[EXERCISE]: Reproduce the lines of the listing below, starting with the line that contains "meme, qui est" and ending with the line that contains "action/arcade). Peut etre". Include both of those lines and output nothing else.

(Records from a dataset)
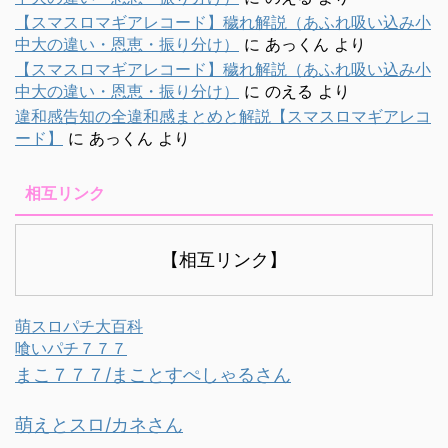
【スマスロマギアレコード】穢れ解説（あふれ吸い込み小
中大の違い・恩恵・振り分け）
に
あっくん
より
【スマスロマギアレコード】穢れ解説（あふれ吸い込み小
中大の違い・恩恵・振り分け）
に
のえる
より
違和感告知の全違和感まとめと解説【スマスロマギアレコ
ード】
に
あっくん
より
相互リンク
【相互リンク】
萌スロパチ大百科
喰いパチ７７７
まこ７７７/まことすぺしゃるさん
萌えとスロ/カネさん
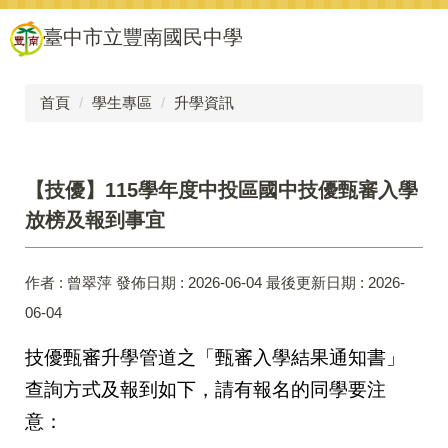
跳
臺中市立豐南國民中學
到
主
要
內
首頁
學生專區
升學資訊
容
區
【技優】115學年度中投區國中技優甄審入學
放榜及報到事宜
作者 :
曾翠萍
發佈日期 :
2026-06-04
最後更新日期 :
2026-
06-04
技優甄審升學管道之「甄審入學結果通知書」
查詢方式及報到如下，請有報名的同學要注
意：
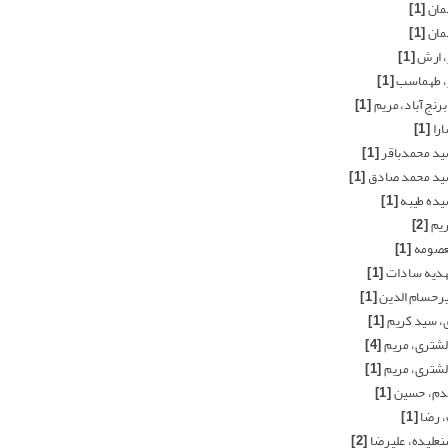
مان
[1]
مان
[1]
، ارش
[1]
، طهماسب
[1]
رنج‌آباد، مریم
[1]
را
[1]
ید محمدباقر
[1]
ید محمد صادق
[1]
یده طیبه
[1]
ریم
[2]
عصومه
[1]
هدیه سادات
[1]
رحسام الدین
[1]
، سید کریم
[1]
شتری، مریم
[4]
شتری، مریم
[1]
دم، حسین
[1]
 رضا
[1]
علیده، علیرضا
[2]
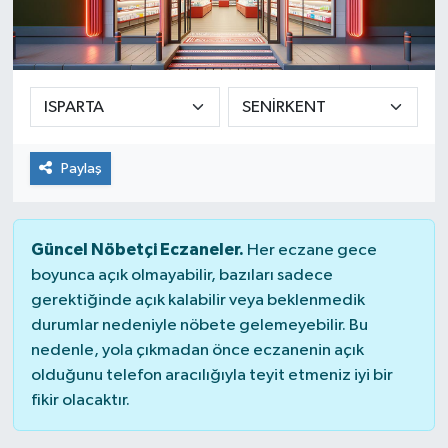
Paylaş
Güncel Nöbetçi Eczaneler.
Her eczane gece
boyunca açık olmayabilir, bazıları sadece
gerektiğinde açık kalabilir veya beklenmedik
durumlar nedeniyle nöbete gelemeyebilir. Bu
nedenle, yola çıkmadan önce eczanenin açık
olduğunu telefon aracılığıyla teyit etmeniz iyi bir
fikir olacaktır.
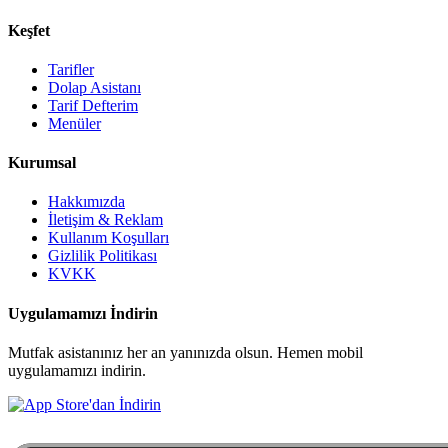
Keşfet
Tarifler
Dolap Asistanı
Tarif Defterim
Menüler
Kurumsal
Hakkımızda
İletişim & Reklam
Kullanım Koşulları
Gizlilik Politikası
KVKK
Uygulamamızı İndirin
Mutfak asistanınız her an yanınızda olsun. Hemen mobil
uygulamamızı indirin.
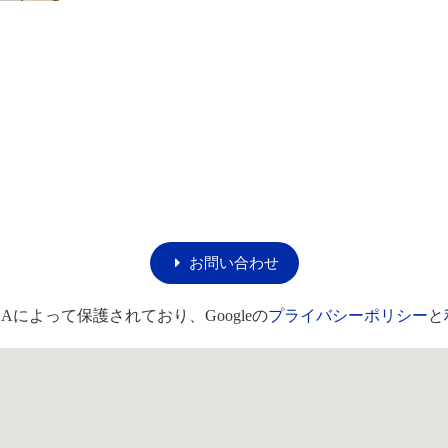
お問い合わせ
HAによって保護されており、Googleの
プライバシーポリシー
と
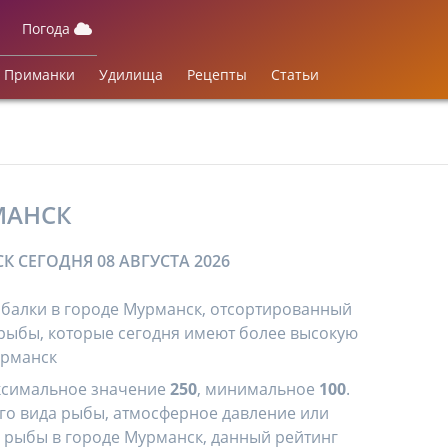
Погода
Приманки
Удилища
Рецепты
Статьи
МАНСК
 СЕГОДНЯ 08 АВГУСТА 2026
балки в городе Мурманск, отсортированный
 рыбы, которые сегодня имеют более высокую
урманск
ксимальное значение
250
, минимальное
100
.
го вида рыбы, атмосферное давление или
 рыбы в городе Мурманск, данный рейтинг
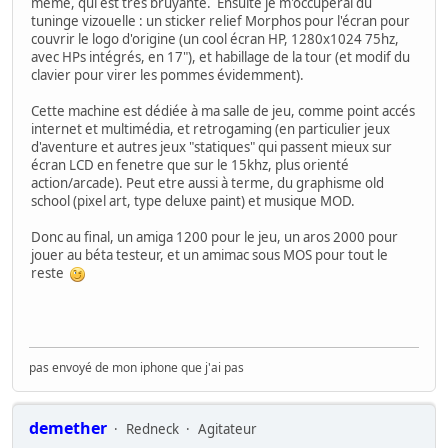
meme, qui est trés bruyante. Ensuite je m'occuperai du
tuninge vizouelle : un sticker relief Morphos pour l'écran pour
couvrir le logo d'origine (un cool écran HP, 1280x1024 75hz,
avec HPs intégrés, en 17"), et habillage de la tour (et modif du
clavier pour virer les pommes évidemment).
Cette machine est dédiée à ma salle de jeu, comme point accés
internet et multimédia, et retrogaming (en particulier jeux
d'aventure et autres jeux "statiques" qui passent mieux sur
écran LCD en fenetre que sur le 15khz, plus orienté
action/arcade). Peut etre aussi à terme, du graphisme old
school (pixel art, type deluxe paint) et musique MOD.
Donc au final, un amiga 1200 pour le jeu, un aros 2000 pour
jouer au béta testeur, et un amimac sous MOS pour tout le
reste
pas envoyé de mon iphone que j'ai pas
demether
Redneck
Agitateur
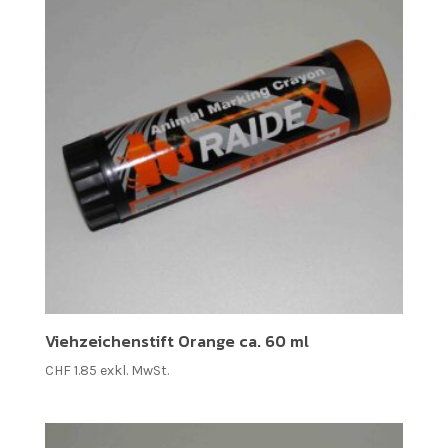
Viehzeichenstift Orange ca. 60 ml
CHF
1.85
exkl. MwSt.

[PROBLEM SOLUTION]:
meme, qui est trés bruyante. Ensuite je m'occuperai du
tuninge vizouelle : un sticker relief Morphos pour l'écran pour
couvrir le logo d'origine (un cool écran HP, 1280x1024 75hz,
avec HPs intégrés, en 17"), et habillage de la tour (et modif du
clavier pour virer les pommes évidemment).
Cette machine est dédiée à ma salle de jeu, comme point accés
internet et multimédia, et retrogaming (en particulier jeux
d'aventure et autres jeux "statiques" qui passent mieux sur
écran LCD en fenetre que sur le 15khz, plus orienté
action/arcade). Peut etre aussi à terme, du graphisme old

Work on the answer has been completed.